Text extract —
━━━━

Monday, May 10, 2010

Little Miss Betty Crocker

Lately I have been on this kick of trying to cook as many things as I can from scratch. Ever since I got food poisoning from McDonalds, I have tried to stay away from fast food chains. I will NEVER take my kids there again (they got food poisoning also). It really made me realize a few things.

1) I have no clue who is preparing the food I am giving my family or myself. I don't know if they are following the guidelines. I don't know if they aren't putting boogies or snot or sneezing or coughing in our food. At fast food joints the person fixing our food, which is supposed to fuel our bodies to work properly and help our children grow strong, is probably some teenager who only wants a paycheck so they can blow it on whatever it is they fancy. They don't care about the fact that actual people EAT that food and if they don't handle it correctly then THEY are the ones making others sick. My children and I got super sick because someone else didn't handle our food properly.

2) I have no clue WHAT I am eating actually. I don't know what they use to cook the food in. Or what else they put on it. Or where it was bought at. I want to make sure we are getting the best I can offer. I can offer my children food from a fast food place or I can make them something from my own kitchen that I know is good for them.

3) It is much more expensive to go out to eat. I am far from rich and would much rather spend our money on other stuff. I would rather build memories of cooking in the kitchen with my boys (spending money on groceries rather than fast food is that point).

4) I want my boys to look back at their childhood knowing that Mommy is the one who fed them. Not restaurants, not other people, but their loving Mother. I want them to say "my Mom makes the best .... (fill in the blank) when someone asks what their favorite dish is. I want them to want their wife to cook at home like their momma did. I know this one is selfish but this is how I feel. My blog, my feelings.

━━━━

Stated problem A —
Answer these questions about the blog post on cooking from scratch:
(i) Which fast food chain gave the writer food poisoning?
(ii) What does the writer say is much more expensive?
(iii) Whom does the writer want the boys to remember as the one who fed them?
The blog post and the rows have no connection to each other.

━━━━

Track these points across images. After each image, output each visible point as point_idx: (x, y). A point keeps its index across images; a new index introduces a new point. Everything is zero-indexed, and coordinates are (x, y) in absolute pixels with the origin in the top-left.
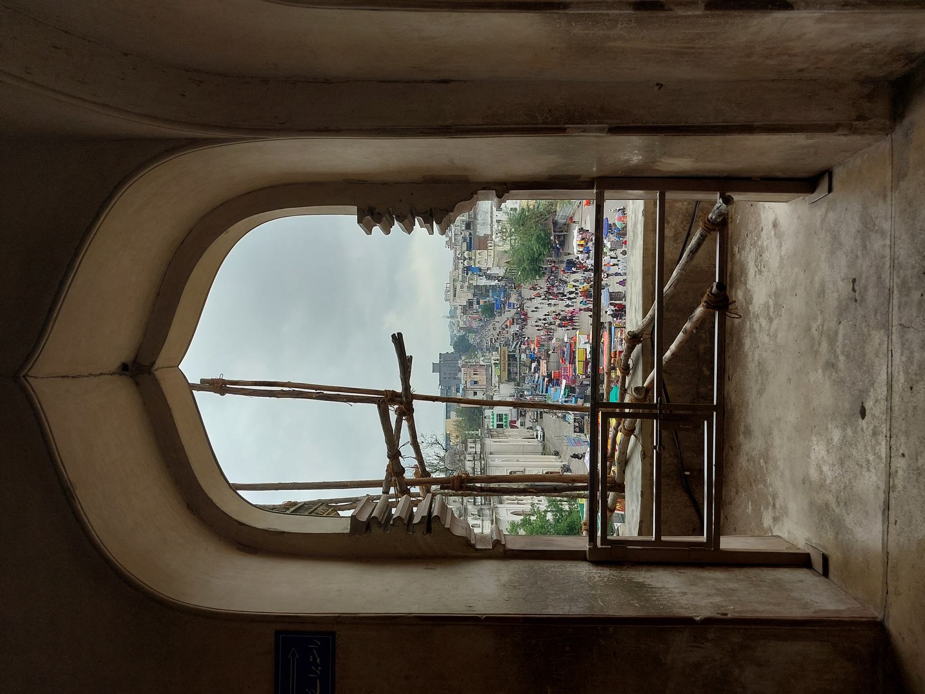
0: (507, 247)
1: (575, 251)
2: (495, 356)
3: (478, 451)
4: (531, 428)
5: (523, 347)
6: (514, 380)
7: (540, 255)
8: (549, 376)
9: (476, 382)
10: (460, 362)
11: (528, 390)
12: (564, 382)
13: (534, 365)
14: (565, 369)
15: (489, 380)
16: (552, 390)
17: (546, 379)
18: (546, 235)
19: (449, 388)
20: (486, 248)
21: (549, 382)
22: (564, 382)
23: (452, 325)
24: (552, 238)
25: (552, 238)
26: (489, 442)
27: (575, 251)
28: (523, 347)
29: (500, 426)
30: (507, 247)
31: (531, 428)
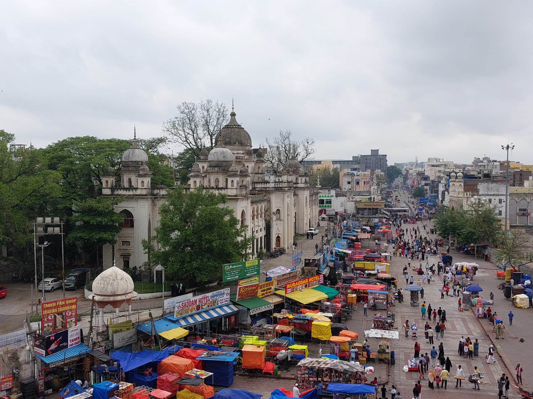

━━━━

Stated problem B — Transcribe everything in the rows from their first line down to the line containing "7: (540, 255)", including both of those lines. Leave out the picture.

Correct answer A —
(i) McDonalds.
(ii) Going out to eat.
(iii) Their mother ("Mommy").

Correct answer B —
Track these points across images. After each image, output each visible point as point_idx: (x, y). A point keeps its index across images; a new index introduces a new point. Everything is zero-indexed, and coordinates are (x, y) in absolute pixels with the origin in the top-left.
0: (507, 247)
1: (575, 251)
2: (495, 356)
3: (478, 451)
4: (531, 428)
5: (523, 347)
6: (514, 380)
7: (540, 255)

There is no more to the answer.